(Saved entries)
━━━━
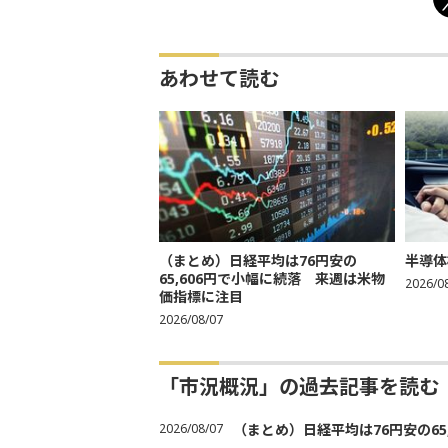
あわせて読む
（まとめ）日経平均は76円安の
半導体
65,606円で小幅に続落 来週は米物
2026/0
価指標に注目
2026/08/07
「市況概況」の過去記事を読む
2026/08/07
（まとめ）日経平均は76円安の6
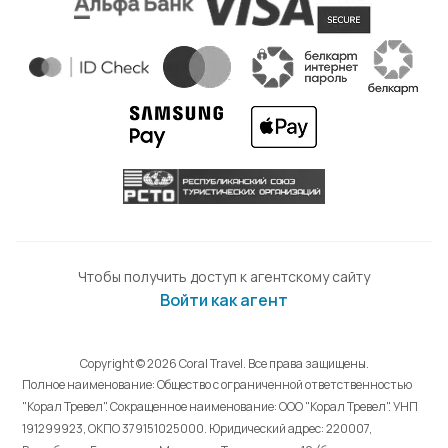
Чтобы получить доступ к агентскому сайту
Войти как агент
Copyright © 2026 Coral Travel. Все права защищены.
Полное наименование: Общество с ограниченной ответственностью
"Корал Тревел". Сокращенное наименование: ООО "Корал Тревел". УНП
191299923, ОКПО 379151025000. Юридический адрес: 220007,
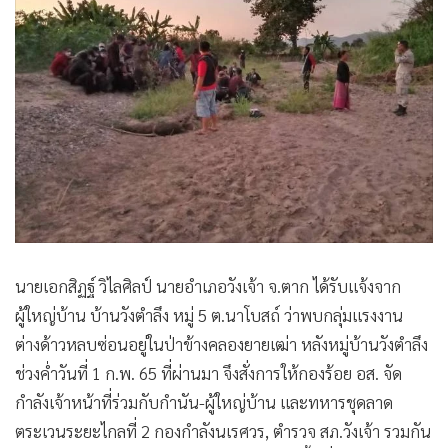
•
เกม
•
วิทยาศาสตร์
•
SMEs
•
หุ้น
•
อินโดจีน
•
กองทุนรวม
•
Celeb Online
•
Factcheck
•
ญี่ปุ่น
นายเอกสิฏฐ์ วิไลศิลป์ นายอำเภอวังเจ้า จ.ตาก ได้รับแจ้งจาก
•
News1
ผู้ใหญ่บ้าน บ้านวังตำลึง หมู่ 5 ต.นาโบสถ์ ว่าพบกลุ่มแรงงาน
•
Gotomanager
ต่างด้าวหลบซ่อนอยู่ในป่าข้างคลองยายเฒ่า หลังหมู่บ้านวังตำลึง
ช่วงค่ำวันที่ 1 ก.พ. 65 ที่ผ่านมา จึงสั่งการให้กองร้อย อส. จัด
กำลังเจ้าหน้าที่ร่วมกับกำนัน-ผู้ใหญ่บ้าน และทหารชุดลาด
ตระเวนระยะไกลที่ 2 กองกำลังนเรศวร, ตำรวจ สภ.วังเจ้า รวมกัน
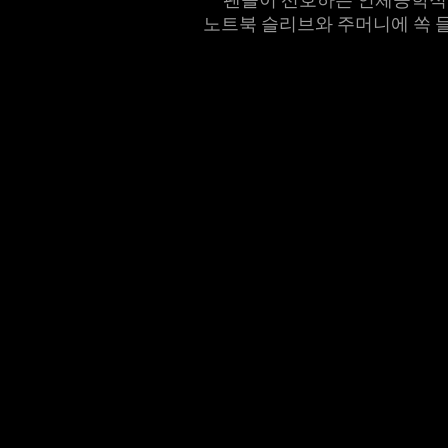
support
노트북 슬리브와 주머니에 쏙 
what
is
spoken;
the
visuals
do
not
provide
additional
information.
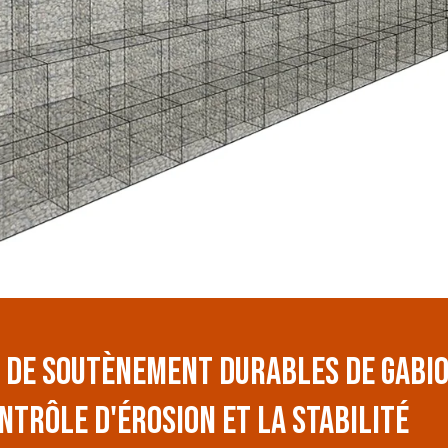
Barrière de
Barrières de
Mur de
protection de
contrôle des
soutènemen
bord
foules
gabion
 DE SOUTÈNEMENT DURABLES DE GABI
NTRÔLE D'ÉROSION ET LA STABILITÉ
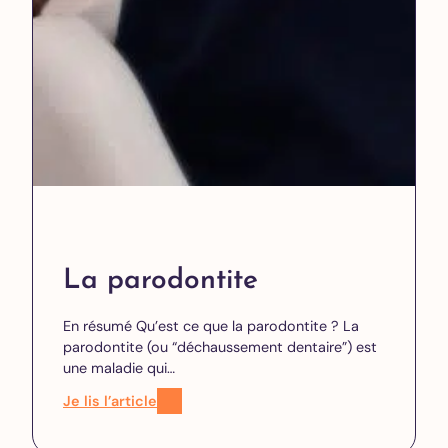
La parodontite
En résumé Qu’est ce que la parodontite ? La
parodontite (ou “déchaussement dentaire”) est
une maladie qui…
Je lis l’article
━━━━
**Exercise aim:** Only lines that include "наименование" belong in the answer; return them from the entries above.

**Task answer:**
Полное наименование: Общество с ограниченной ответственностью
"Корал Тревел". Сокращенное наименование: ООО "Корал Тревел". УНП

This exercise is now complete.